Taken from the latest version of Lazard's Levelized Cost of Energy.
Once before, I have written a post about the financial firm Lazard and their surveys of the levelized (meaning, over the full lifetime of the source) cost of different types of energy generation. Lazard did not publish a new edition in 2022, but instead waited until April 2023. (The above diagram is from the newest edition, and the information presented below is mostly based on it.) Some costs have remained essentially the same, which is both good and not-so-good news. But Lazard also reported a significant drop in the cost of one facet of energy production.
New utility scale solar ($24-96/MWh) and onshore wind ($24-75/MWh) drop on the lower end, but have risen significantly on the higher end. The lower end in both cases is extremely competitive compared to new coal ($68-166/MWh, with the high end including carbon capture) and gas ($39-101/MWh). But the sharp upward revisions on the high end suggest that the cost is more sensitive to location than previously reported. Intermittency remains a serious practical concern with both solar and wind, but the cost of battery storage is definitely going down. The cost of solar plus storage ranges from $46-102/MWh, after it was estimated at $85-158/MWh in 2021. Onshore wind plus storage fares even better, with a cost of $24-75/MWh. Offshore wind, by contrast, is still quite expensive at $72-140/MWh (not even including storage). That is a significant obstacle. But as long as there are parts of the country where onshore wind would compete for land with housing and agriculture, or where the potential for wind power is significantly greater a few miles offshore than a few miles onshore, there will be enough demand for offshore wind that people will continue to look for ways to get that cost down.
The cost of nuclear and coal have been evaluated both in terms of overall cost and the cost once construction has been accounted for (see the orange diamonds above). For coal, the latter cost is $52/MWh. This is higher than the lowest estimates for solar and wind plus storage. Why is that significant? Because it means that there are already at least some locations in the country where it would be cheaper (taking the cost of construction of the coal plant to be set, and something which will necessarily be paid, regardless of how long the plant operates) to decommission the coal plant in favor of renewables plus storage right now. And that assumes that storage of a significant portion of the power generated by the renewables is needed; where this is not true, a greater portion of coal plants could be decommissioned quickly. For nuclear, the cost of continuing to run a plant whose construction has been accounted for is only $31/MWh. But the total cost of nuclear is heavily skewed toward construction of the plant, ranging from $141-221/MWh (compared to $131-204/MWh in 2021). Simply put, new nuclear plants are not cost-competitive right now with anything, the most expensive offshore wind included. And with the cost of battery storage for renewables dropping sharply, it would take a major innovation in the construction of nuclear facilities to put nuclear back in the picture at all. (Keep in mind also that nuclear plants take more than seven years to build on average, while solar and wind farms can be installed in a year or two.) But existing nuclear plants are still cheap to run, and as long as a plant continues to run well and safely without requiring major renovations, I don’t see any benefit to closing it.

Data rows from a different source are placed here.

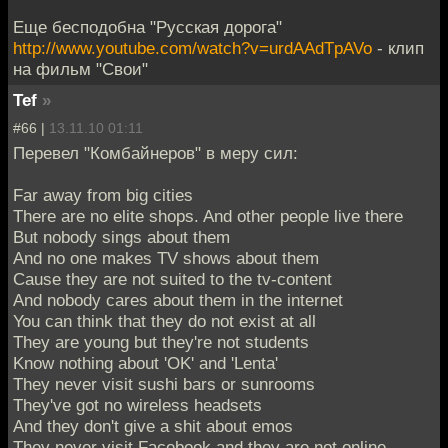
Еще бесподобна "Русская дорога"
http://www.youtube.com/watch?v=urdAAdTpAVo
- клип
на фильм "Свои"
Tef
»
#66 |
13.11.10 01:11
Перевел "Комбайнеров" в меру сил:
Far away from big cities
There are no elite shops. And other people live there
But nobody sings about them
And no one makes TV shows about them
Cause they are not suited to the tv-content
And nobody cares about them in the internet
You can think that they do not exist at all
They are young but they're not students
Know nothing about 'OK' and 'Lenta'
They never visit sushi bars or sunrooms
They've got no wireless headsets
And they don't give a shit about emos
They never visit Facebook and they are not online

Recently, Lazard has started to take a closer look at the cost of hydrogen as an energy source. The burning of hydrogen does not directly emit disruptive amounts of any greenhouse gases (burning it will release some water vapor, but not in proportions that will noticeably affect the total atmospheric amount). However, most present means of creating molecular hydrogen do involve the combustion of fossil fuels. The one exception would be the electrolysis of water using electricity generated from non-emitting sources. For combined cycle gas, Lazard estimates the cost of generating 20% of the power using “blue” hydrogen (meaning the hydrogen is produced by burning methane) at $116/MWh and using “green” hydrogen (from electrolysis) at $156/MWh. This is obviously too large for now, but hydrogen technology is at the state of development where solar and wind were about 15 years ago and battery storage was about 5 years ago. Significant innovation is needed, but the precedent is there.

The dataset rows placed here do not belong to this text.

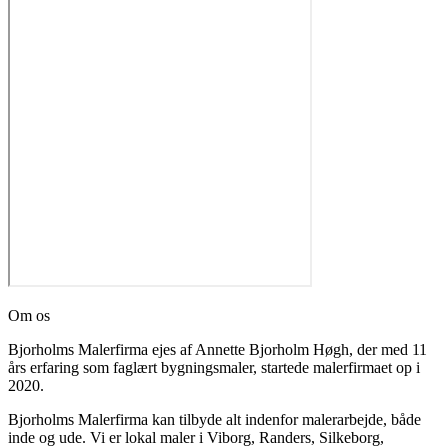
Om os
Bjorholms Malerfirma ejes af Annette Bjorholm Høgh, der med 11
års erfaring som faglært bygningsmaler, startede malerfirmaet op i
2020.
Bjorholms Malerfirma kan tilbyde alt indenfor malerarbejde, både
inde og ude. Vi er lokal maler i Viborg, Randers, Silkeborg,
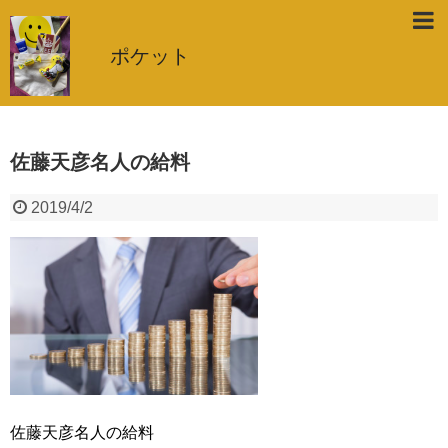
ポケット
佐藤天彦名人の給料
2019/4/2
佐藤天彦名人の給料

So where does this leave us, relative to two years ago? The big positive is that battery costs have come down, bolstering the feasibility of a quick transition to renewables. That being said, the cost of wind and solar remains very heavily dependent on location. And given the space required for renewables relative to more conventional power plants, it will take some very good planning to optimize costs in a way that doesn’t interfere with housing and agriculture or cut into nature. Coal and nuclear are still losing the cost battle, to if anything an even bigger degree than in 2021. Barring a major technical breakthrough, it will never be cheaper to produce “clean coal” than it will to be to generate the same amount of energy without emissions in the first place. And solar and wind with storage are clearing technical and cost hurdles much more rapidly than nuclear is. There is room for hydrogen in the transportation sector, but while the cost of hydrogen could drop substantially with increasing demand like it has for renewables and batteries, there’s no guarantee that it will.
Over the last decade, progress has been made on a number of fronts to bring down the cost of a clean energy transition. More progress would help, to be sure, but I honestly don’t think the price tag is holding it back at this point.